The Howard Hughes Medical Institute has announced the appointment of LESLIE B. VOSSHALL as vice president and chief scientific officer, effective March 1, 2022, succeeding DAVID CLAPHAM. An HHMI investigator since 2008, Vosshall currently is the Robin Chemers Neustein Professor, head of the Laboratory of Neurogenetics and Behavior, and director of the Kavli Neural Systems Institute at the Rockefeller University. Her work to establish the Aedes aegypti mosquito as a genetic model organism for neurobiology — with a focus on how mosquitoes hunt humans and the design of small molecules to block mosquito biting behavior — holds promise for combating the spread of yellow fever, dengue, Zika, and other viruses that are transmitted to humans through the bite of a female mosquito. Vosshall will lead and manage HHMI's Science department portfolio, which includes the HHMI Investigator and Hanna H. Gray Fellows programs.
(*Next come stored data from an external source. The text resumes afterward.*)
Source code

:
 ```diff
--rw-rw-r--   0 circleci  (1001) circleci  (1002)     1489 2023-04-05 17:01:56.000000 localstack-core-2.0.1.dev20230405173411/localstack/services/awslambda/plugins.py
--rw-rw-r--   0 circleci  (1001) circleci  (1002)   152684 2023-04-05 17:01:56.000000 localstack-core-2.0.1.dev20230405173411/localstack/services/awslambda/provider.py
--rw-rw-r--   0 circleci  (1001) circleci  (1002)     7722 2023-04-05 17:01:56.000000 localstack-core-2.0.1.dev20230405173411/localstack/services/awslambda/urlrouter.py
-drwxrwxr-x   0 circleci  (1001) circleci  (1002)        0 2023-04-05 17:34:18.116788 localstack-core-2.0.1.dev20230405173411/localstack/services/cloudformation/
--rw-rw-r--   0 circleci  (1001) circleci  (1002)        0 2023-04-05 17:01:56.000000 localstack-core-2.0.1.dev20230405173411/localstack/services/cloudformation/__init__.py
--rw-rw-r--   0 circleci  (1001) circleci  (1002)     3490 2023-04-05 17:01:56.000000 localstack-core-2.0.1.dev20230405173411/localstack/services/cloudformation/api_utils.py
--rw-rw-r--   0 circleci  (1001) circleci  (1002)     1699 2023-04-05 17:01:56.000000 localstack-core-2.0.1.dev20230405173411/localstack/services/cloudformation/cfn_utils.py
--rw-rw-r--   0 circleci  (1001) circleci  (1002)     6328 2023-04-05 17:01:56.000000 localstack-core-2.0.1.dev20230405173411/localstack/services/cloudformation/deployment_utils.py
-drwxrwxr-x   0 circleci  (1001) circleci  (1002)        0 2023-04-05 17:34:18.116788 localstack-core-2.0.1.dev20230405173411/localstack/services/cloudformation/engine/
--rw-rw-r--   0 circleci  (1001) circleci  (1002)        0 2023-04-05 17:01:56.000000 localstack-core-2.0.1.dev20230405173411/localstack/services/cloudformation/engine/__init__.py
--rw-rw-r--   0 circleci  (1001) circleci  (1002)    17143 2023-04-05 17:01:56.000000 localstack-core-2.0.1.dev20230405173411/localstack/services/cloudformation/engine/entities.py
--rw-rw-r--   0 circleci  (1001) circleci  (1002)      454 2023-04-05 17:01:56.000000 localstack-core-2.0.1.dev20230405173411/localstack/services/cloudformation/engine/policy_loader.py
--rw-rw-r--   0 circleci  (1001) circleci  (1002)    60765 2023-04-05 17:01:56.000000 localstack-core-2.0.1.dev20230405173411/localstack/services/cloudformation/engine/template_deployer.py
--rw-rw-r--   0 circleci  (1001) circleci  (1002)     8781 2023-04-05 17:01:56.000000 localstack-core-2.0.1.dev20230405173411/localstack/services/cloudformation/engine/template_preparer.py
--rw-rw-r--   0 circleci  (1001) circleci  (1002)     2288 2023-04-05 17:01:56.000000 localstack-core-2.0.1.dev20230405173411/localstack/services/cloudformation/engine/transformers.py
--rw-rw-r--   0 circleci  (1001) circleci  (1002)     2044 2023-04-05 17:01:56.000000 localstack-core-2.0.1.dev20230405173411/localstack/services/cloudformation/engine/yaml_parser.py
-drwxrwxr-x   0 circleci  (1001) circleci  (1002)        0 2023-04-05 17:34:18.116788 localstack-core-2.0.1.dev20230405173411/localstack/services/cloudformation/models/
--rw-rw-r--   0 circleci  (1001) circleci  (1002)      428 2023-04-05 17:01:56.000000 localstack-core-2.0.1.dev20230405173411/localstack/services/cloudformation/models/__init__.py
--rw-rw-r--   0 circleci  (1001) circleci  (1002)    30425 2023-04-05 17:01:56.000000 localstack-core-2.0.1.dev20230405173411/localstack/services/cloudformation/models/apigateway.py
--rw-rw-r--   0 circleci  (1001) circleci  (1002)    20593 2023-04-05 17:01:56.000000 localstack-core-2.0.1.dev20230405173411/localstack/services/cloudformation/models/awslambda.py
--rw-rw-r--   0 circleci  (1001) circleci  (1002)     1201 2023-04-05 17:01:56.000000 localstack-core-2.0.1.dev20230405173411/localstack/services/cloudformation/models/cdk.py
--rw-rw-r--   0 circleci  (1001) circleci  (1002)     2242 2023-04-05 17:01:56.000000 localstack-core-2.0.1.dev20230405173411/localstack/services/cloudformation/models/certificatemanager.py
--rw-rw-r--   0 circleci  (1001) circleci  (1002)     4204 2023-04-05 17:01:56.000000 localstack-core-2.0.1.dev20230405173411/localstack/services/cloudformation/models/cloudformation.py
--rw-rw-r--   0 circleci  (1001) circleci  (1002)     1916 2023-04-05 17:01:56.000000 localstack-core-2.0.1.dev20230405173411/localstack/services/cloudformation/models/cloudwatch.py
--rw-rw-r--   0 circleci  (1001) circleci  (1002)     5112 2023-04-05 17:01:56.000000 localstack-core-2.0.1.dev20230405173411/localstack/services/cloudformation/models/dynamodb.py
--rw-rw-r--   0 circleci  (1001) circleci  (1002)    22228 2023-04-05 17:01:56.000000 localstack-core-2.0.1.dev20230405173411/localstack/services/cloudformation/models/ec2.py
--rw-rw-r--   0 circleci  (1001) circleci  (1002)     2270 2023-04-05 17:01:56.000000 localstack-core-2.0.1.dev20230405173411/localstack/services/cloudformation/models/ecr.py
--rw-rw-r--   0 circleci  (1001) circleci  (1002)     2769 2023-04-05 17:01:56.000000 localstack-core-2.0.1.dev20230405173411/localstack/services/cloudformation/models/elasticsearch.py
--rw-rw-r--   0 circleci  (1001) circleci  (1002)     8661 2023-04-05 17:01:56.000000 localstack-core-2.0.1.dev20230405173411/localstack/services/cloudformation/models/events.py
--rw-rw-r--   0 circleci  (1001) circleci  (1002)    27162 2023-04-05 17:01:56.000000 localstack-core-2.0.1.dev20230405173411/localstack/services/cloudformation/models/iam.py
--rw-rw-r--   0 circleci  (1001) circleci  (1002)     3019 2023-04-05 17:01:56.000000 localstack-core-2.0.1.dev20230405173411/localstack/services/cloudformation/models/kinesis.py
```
The Massachusetts Museum of Contemporary Art has named KRISTY EDMUNDS as director, succeeding JOE THOMPSON, who announced in August 2020 that he would step down after thirty-two years in the role. Edmunds has served as executive and artistic director of the University of California, Los Angeles's Center for the Art of Performance since 2011. Her previous roles include artistic director for the Melbourne International Arts Festival, head of the School of Performing Arts and deputy dean at the Victorian College of the Arts at the University of Melbourne, founding executive and artistic director of the Portland Institute for Contemporary Art, and inaugural consulting artistic director for the Park Avenue Armory in New York.

The Metropolitan Museum of Art has announced that NEIL COX, a distinguished professor of modern and contemporary art at the University of Edinburgh, will join the museum in December as the head of the Leonard A. Lauder Research Center for Modern Art. An authority on Cubism, Cox brings to this role a deep knowledge of the fields at the heart of the center's mission as well as decades of experience in the public sphere, collaborating with museums, leading institutional research projects and educational initiatives, and mentoring graduate students.

The Wikimedia Foundation has announced the election of three new members to the Wikimedia Endowment board: former board member PHOEBE AYERS, who currently serves as librarian for electrical engineering and computer science, IDSS, and mathematics at the Massachusetts Institute of Technology; former board chair PATRICIO LORENTE, general secretary of administration of the National University of La Plata in Argentina; and DORON WEBER, vice president of programs at the Alfred P. Sloan Foundation. The foundation also announced that the endowment has reached its initial $100 million fundraising goal ahead of schedule.